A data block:
# # #

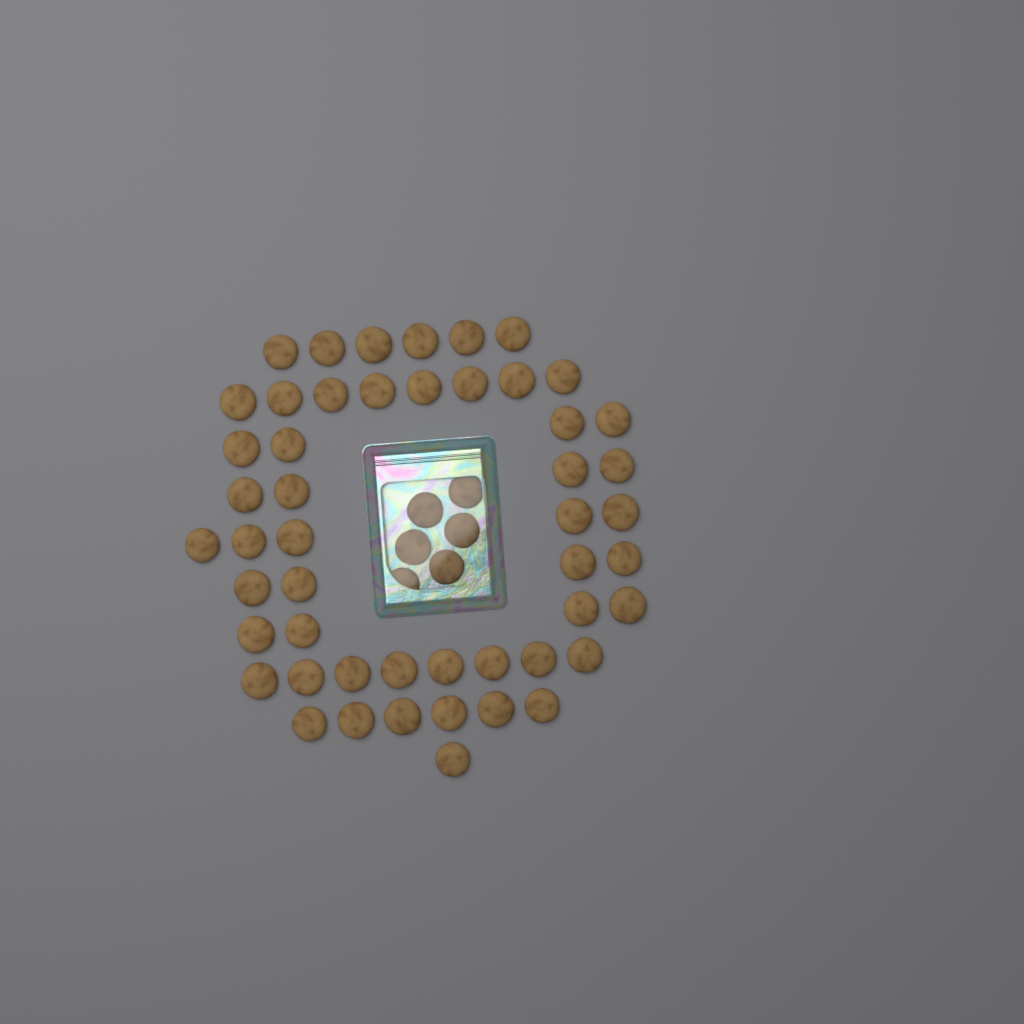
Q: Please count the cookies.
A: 56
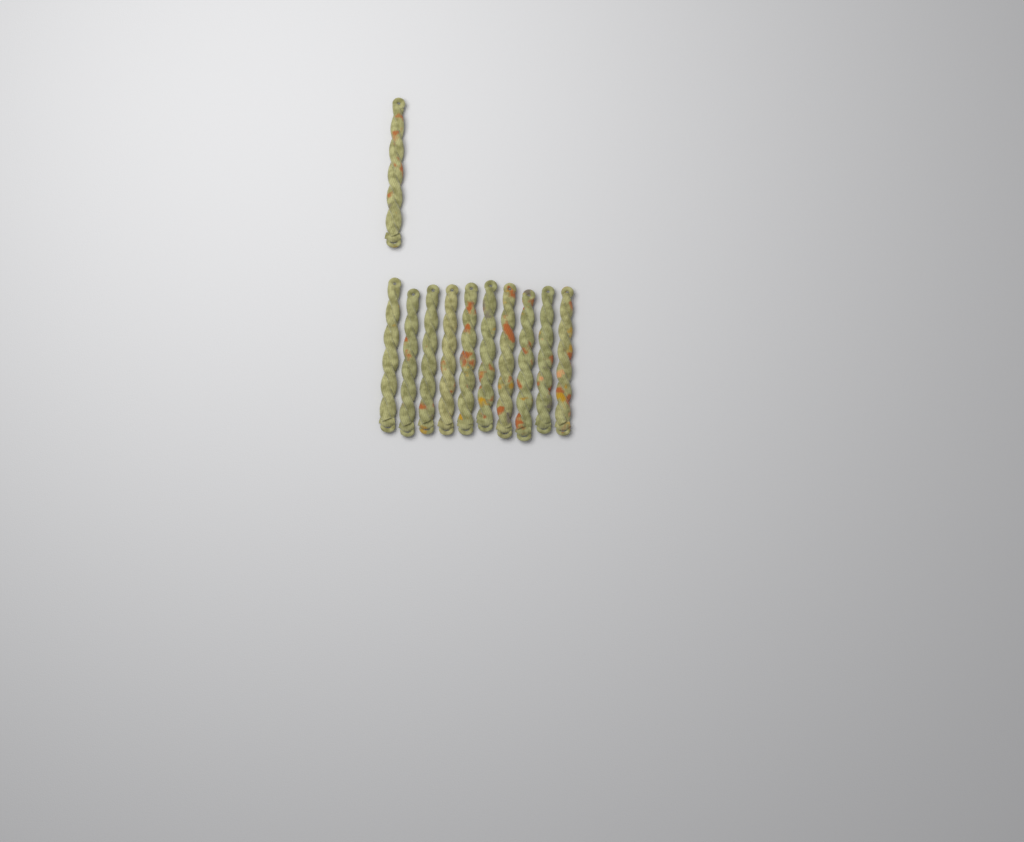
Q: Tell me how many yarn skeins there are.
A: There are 11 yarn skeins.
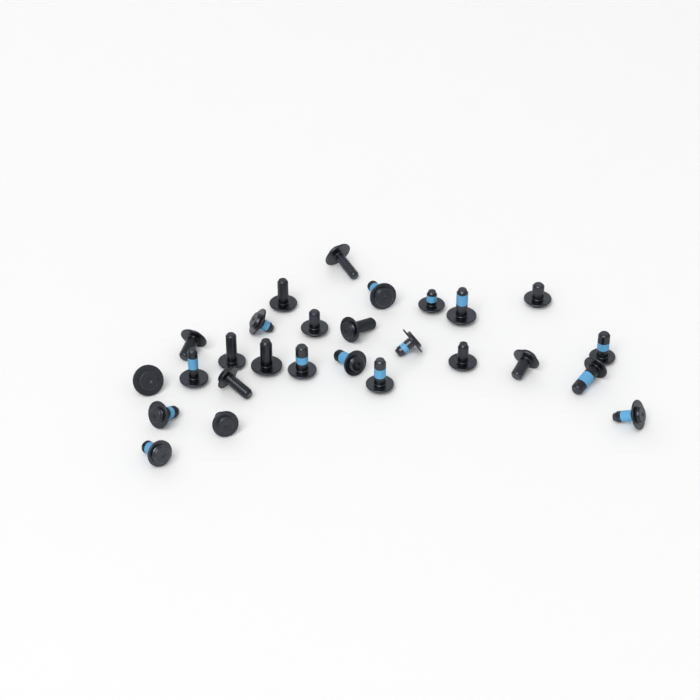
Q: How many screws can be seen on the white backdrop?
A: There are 27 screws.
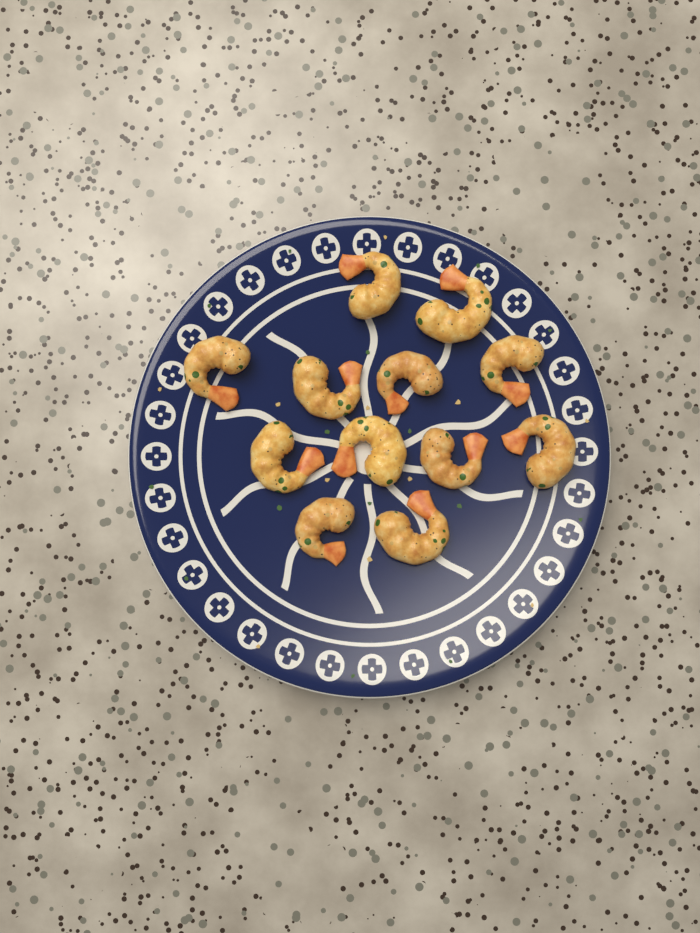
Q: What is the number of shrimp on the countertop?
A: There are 12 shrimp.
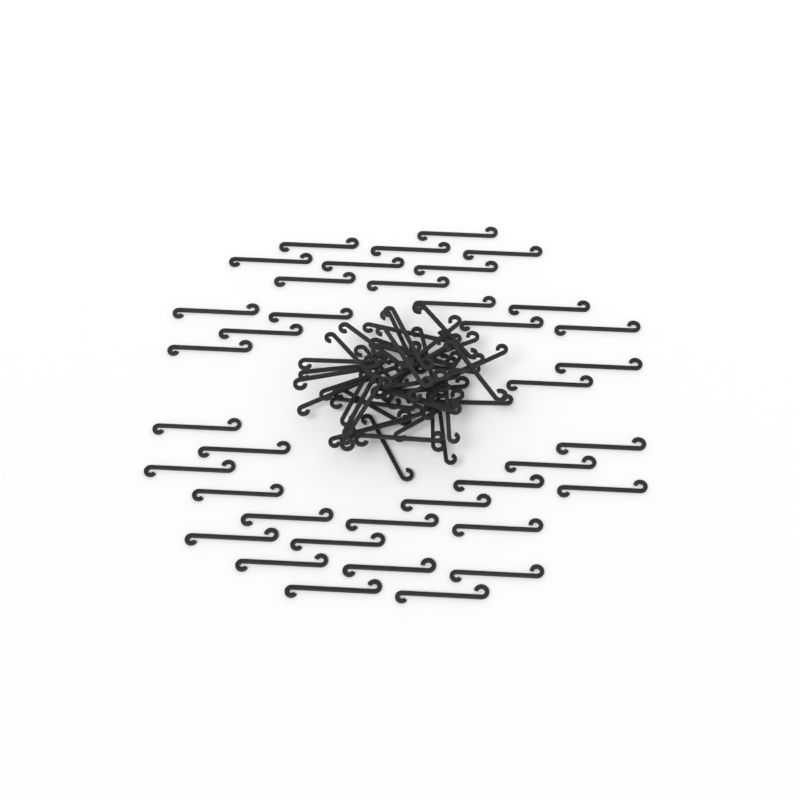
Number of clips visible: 82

# # #

Work instructions: Can you reproduce every line of the records above verbatim, leaving the pictures out?

Finished task:
Q: Please count the cookies.
A: 56
Q: Tell me how many yarn skeins there are.
A: There are 11 yarn skeins.
Q: How many screws can be seen on the white backdrop?
A: There are 27 screws.
Q: What is the number of shrimp on the countertop?
A: There are 12 shrimp.
Number of clips visible: 82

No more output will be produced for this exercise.